**Problem to solve**
Reproduce the records starting at the first line and ending at the line containing "while ($row = mysqli_fetch_array($result))", swapping "Surf Powder" for "Detergent Bar" and keeping everything else the same.
════════════════════
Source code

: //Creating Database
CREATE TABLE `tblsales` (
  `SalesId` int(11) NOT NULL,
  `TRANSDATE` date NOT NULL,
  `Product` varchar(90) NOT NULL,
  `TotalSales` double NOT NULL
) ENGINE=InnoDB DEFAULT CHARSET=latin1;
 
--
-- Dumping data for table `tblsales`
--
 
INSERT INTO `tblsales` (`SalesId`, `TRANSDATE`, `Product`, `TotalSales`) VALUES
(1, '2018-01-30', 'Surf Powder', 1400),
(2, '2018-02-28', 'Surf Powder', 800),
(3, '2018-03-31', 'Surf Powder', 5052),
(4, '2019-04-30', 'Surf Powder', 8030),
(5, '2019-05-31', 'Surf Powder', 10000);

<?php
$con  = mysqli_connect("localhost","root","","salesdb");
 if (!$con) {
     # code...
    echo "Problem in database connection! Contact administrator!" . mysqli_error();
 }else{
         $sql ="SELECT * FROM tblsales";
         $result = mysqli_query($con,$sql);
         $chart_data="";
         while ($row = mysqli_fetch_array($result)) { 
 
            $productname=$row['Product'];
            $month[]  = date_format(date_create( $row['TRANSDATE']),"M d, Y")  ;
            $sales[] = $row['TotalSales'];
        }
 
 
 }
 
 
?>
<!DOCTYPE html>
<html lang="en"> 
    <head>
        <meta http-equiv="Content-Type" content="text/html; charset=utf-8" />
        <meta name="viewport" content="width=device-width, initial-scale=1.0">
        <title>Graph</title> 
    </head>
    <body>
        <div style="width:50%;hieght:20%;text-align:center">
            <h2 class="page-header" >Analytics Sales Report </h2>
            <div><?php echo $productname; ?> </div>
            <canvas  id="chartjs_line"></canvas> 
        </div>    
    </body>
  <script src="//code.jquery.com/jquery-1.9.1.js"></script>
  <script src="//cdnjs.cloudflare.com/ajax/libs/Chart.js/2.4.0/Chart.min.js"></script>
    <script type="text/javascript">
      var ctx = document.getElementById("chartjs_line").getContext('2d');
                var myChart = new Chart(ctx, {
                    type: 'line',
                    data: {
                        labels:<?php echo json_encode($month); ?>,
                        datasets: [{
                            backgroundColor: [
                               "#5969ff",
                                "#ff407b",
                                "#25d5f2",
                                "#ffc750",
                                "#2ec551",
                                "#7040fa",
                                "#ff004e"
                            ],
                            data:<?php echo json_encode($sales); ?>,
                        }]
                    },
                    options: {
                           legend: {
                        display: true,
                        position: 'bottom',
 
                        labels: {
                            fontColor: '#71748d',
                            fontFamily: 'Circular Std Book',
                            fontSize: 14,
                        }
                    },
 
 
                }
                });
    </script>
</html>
════════════════════
**Response to this task**
Source code

: //Creating Database
CREATE TABLE `tblsales` (
  `SalesId` int(11) NOT NULL,
  `TRANSDATE` date NOT NULL,
  `Product` varchar(90) NOT NULL,
  `TotalSales` double NOT NULL
) ENGINE=InnoDB DEFAULT CHARSET=latin1;
 
--
-- Dumping data for table `tblsales`
--
 
INSERT INTO `tblsales` (`SalesId`, `TRANSDATE`, `Product`, `TotalSales`) VALUES
(1, '2018-01-30', 'Detergent Bar', 1400),
(2, '2018-02-28', 'Detergent Bar', 800),
(3, '2018-03-31', 'Detergent Bar', 5052),
(4, '2019-04-30', 'Detergent Bar', 8030),
(5, '2019-05-31', 'Detergent Bar', 10000);

<?php
$con  = mysqli_connect("localhost","root","","salesdb");
 if (!$con) {
     # code...
    echo "Problem in database connection! Contact administrator!" . mysqli_error();
 }else{
         $sql ="SELECT * FROM tblsales";
         $result = mysqli_query($con,$sql);
         $chart_data="";
         while ($row = mysqli_fetch_array($result)) { 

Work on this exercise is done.